* TASK OBJECTIVE *
The answer must repeat every record exactly, with all pictures omitted.

* SOURCE MATERIAL *
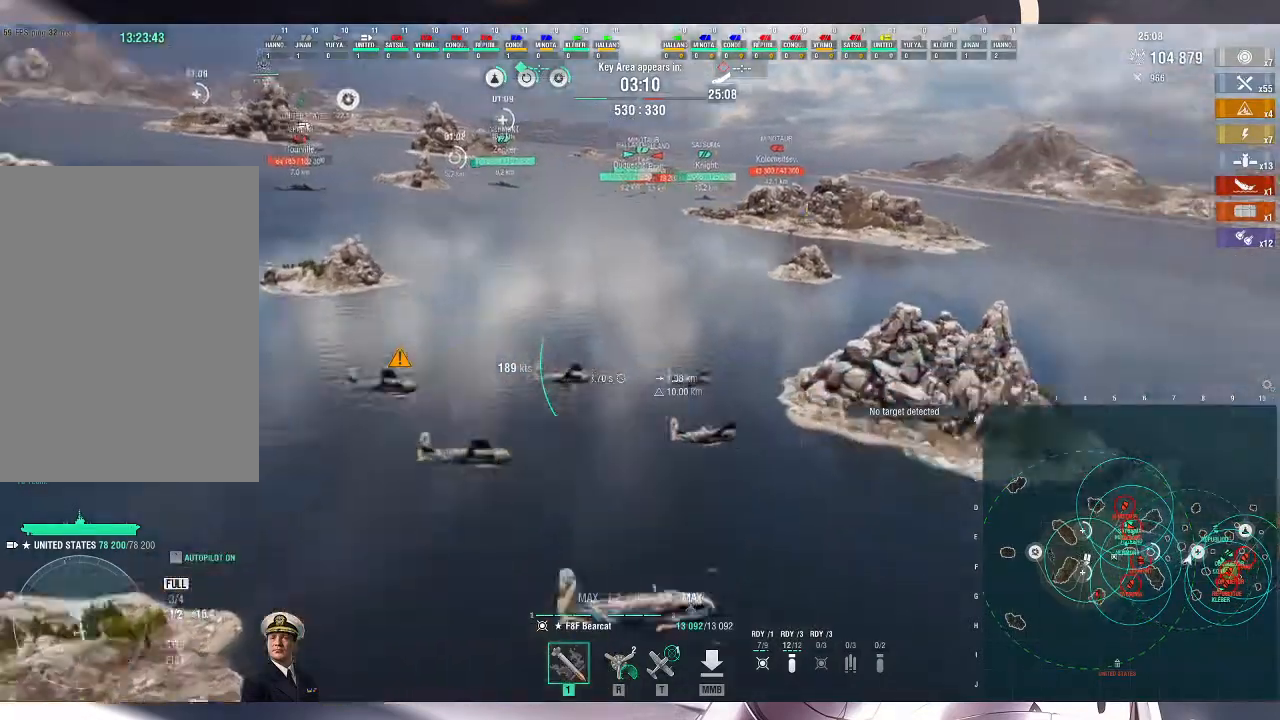
{"keys": ["a"], "mouse": [], "events": []}
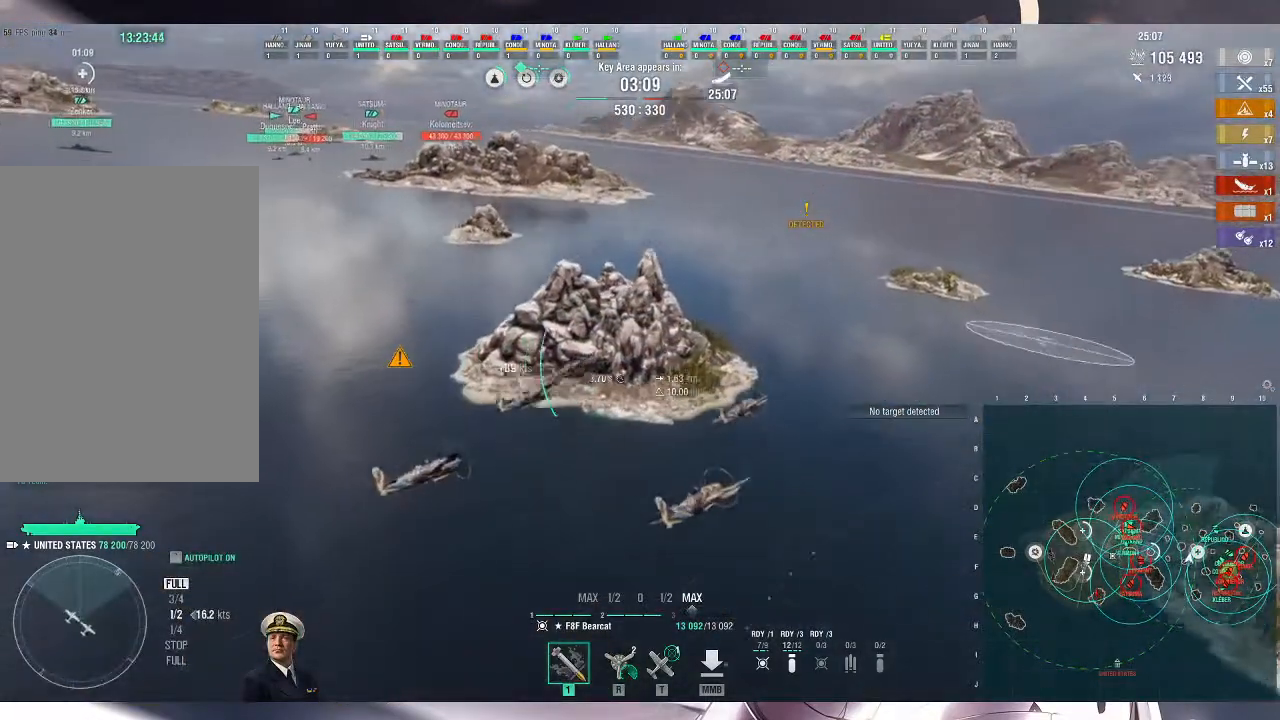
{"keys": ["a"], "mouse": [], "events": []}
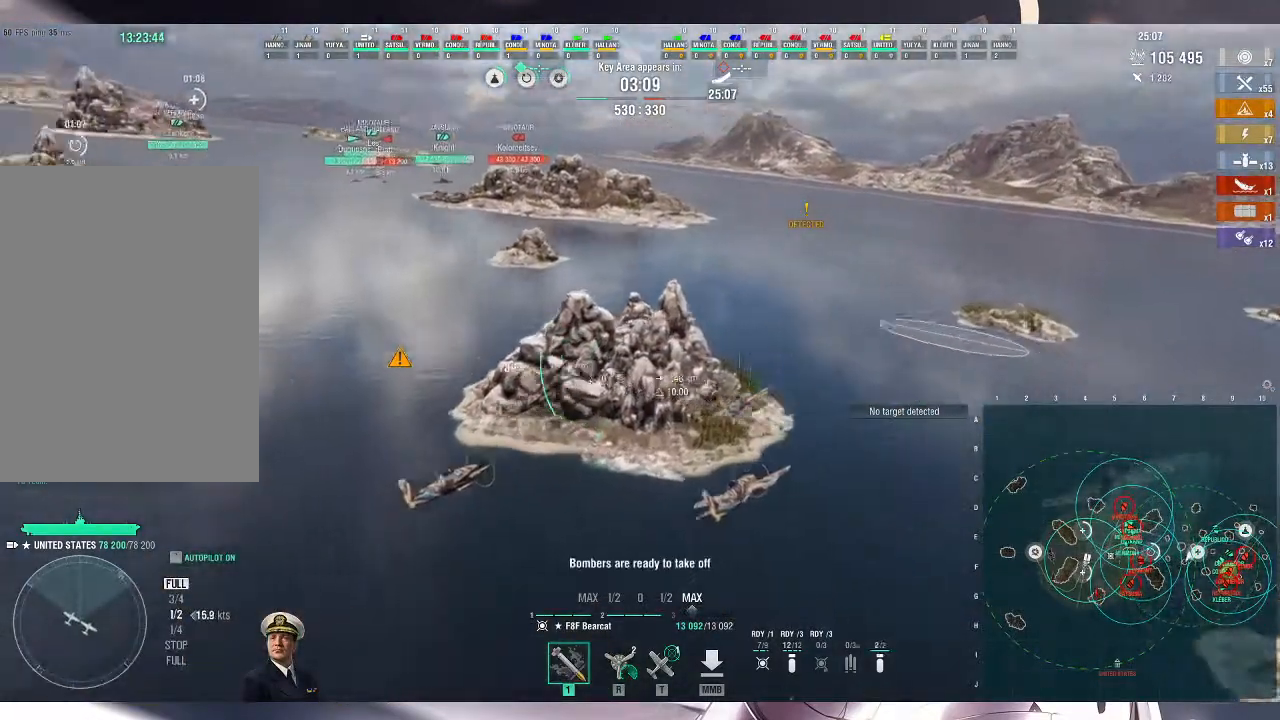
{"keys": ["a"], "mouse": [], "events": []}
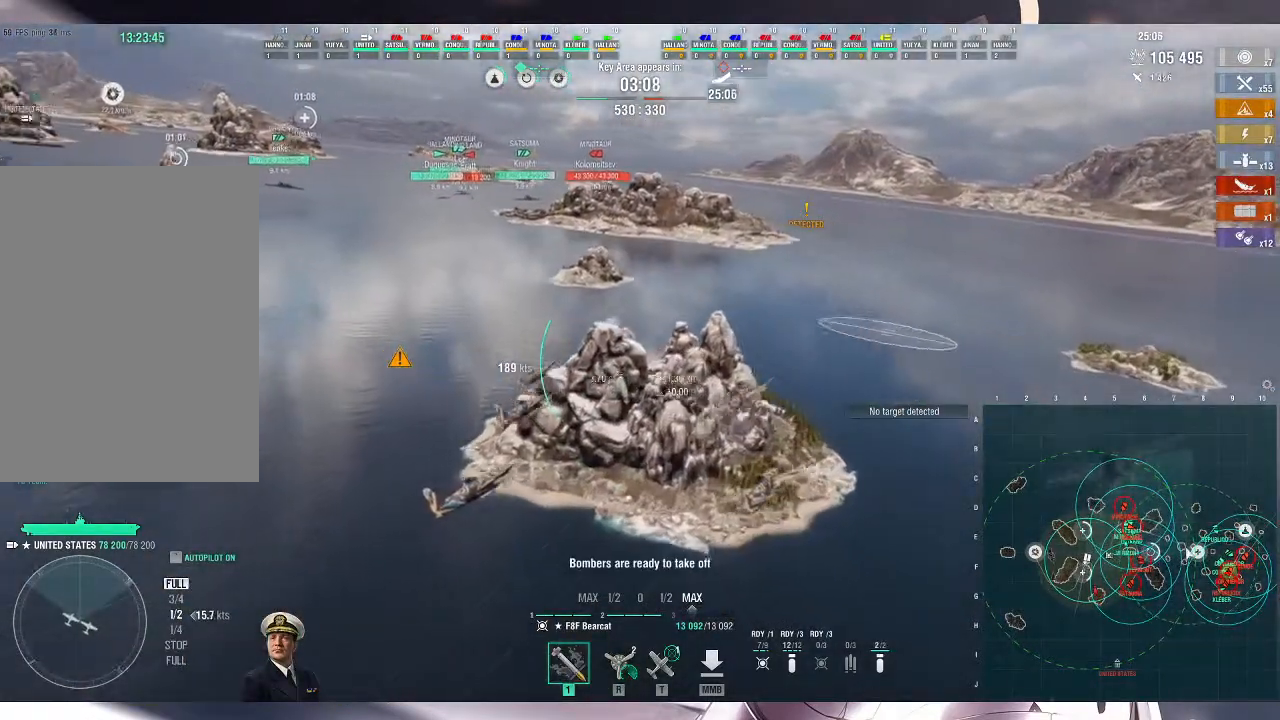
{"keys": ["a"], "mouse": [], "events": []}
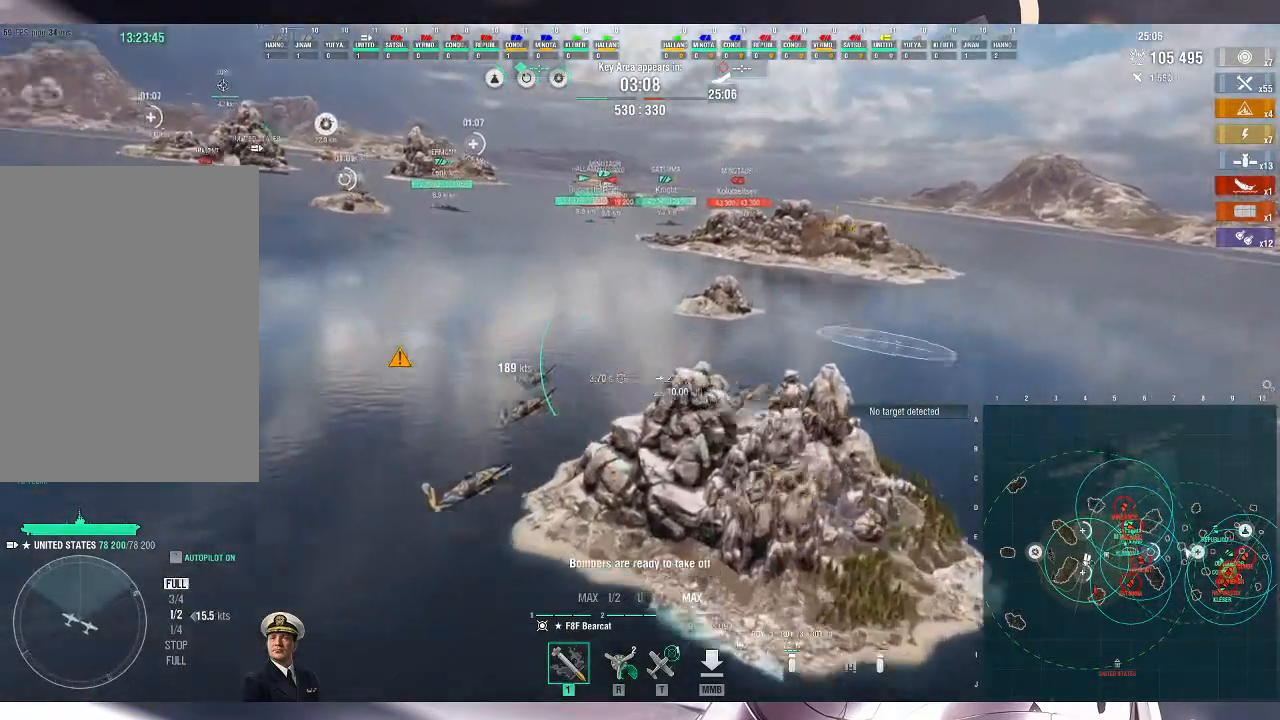
{"keys": ["a"], "mouse": [], "events": []}
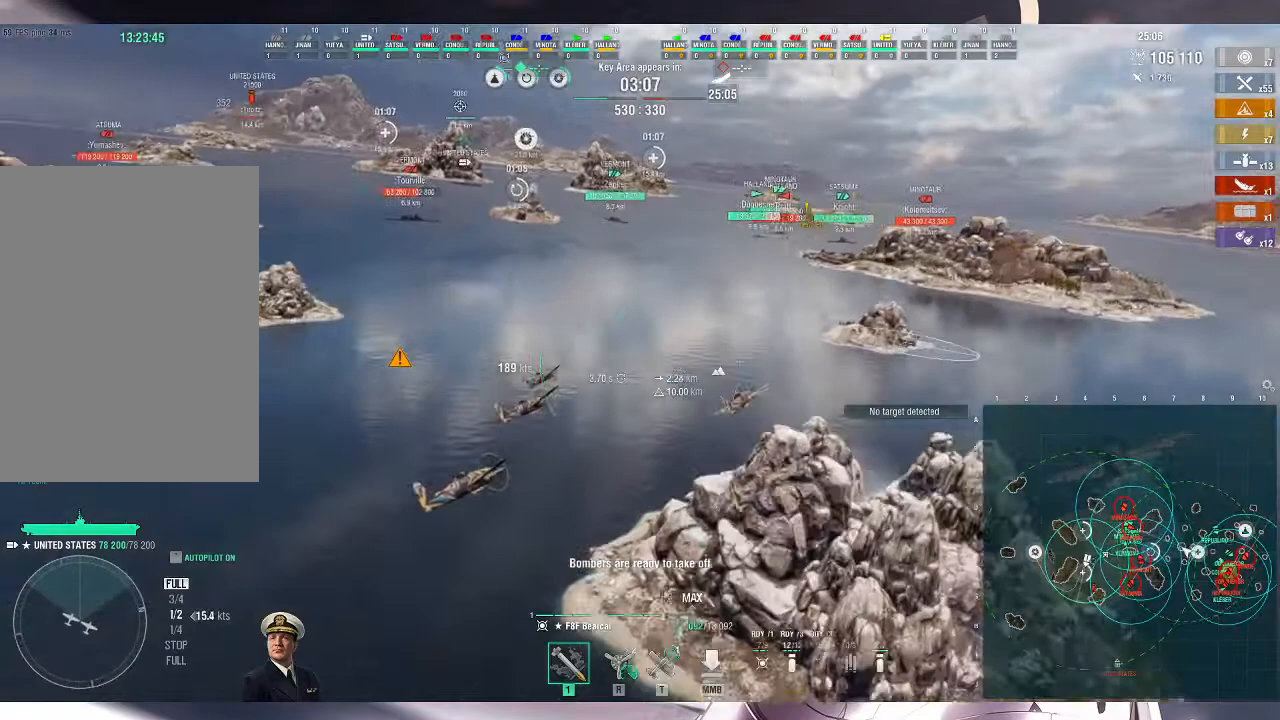
{"keys": ["a"], "mouse": [], "events": []}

* ANSWER TO THIS TASK *
{"keys": ["a"], "mouse": [], "events": []}
{"keys": ["a"], "mouse": [], "events": []}
{"keys": ["a"], "mouse": [], "events": []}
{"keys": ["a"], "mouse": [], "events": []}
{"keys": ["a"], "mouse": [], "events": []}
{"keys": ["a"], "mouse": [], "events": []}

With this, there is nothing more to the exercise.